Il faut de chaque personne, prendre les bonnes idéologies et combattre celles absurdes ou néfastes. Je ne juge pas les gens qui mentionnent le nom de Malthus, mais je rappelle que l’essentiel est de faire le constat de la dangerosité de l’explosion démographique, sans qu’il soit nécessaire de citer le nom de Malthus ou celui de qui que ce soit d’autre.
Bonjour invité 2018
Malthus est de son époque, il est donc très difficile de le juger moralement à partir de ce qui est considéré comme normal à la nôtre. En particulier sur le sexisme, c’était une autre époque, on ne peut émettre aucun jugement moral, les gens voyaient globalement les choses tout à fait autrement et les rôles entre les hommes et les femmes étaient beaucoup plus tranchés qu’aujourd’hui, le regard des gens sur cette situation ne pouvait à l’époque être le même que celui que nous avons rétrospectivement. Cette remarque s’applique bien entendu à des tas de sujets
Pour ma part tout ce que j’ai lu de son ouvrage « Essai sur le principe de population » m’a plutôt donné l’image d’un homme extrêmement brillant mais aussi assez gentil. En particulier la caricature qui est faite de lui en ce qui concerne la pauvreté est très injuste et il s’explique bien là dessus. Soit on isole les phrases de leur contexte soit on fait semblant de les comprendre dans un autre sens que celui qu’il voulait donner.

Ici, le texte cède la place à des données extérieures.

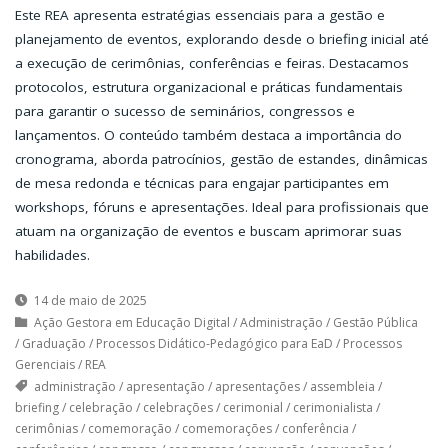
Este REA apresenta estratégias essenciais para a gestão e
planejamento de eventos, explorando desde o briefing inicial até
a execução de cerimônias, conferências e feiras. Destacamos
protocolos, estrutura organizacional e práticas fundamentais
para garantir o sucesso de seminários, congressos e
lançamentos. O conteúdo também destaca a importância do
cronograma, aborda patrocínios, gestão de estandes, dinâmicas
de mesa redonda e técnicas para engajar participantes em
workshops, fóruns e apresentações. Ideal para profissionais que
atuam na organização de eventos e buscam aprimorar suas
habilidades.
14 de maio de 2025
Ação Gestora em Educação Digital
/
Administração
/
Gestão Pública
/
Graduação
/
Processos Didático-Pedagógico para EaD
/
Processos
Gerenciais
/
REA
administração
/
apresentação
/
apresentações
/
assembleia
/
briefing
/
celebração
/
celebrações
/
cerimonial
/
cerimonialista
/
cerimônias
/
comemoração
/
comemorações
/
conferência
/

Ce n’est pas Malthus lui-même qu’il est nécessaire de soutenir, mais la thèse de Malthus révélant l’évidence selon laquelle les ressources de la planète sont limitées.

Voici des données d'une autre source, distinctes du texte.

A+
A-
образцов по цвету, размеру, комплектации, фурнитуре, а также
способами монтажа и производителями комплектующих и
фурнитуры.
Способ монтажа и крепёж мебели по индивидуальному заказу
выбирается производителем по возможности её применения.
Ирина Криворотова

Mais on peut dénoncer Malthus sur d’autres points n’ayant rien à voir. Par exemple, étant donné son époque et sa fonction de pasteur, il est probable qu’il ait été favorable au sexisme, ce qui serait un motif légitime pour refuser de se revendiquer de sa personne.
En effet même chez de nombreux intellectuels pourtant brillants sur d’autres sujets et parfaitement conscients des limites de notre Terre et de la nécessité de décroître, on trouve des jugements bien injustes sur Malthus. Au mieux il est ignoré.
On a d’ailleurs demandé a beaucoup d’étudiants en sciences économiques de répéter à longueur de copie tout le mal qu’on devait dire du pasteur anglais.
Son absence dans les références retenues par les décroissants est un véritable déni, c’est une faute.
Certains toutefois le défendent, comme je l’ai fait dans cet article:
http://economiedurable.over-blog.com/article-l-injustice-faite-a-malthus-77189014.html
Notez aussi que quelqu’un comme l’historien Georges Minois est parfaitement conscient des apports de Malthus et lui rend hommage.
Il serait bon que les écologistes aussi sachent comprendre ce qu’ils doivent à Malthus. C’est d’une certaine façon l’un des premiers à avoir compris les contraintes liées aux limites de la planète.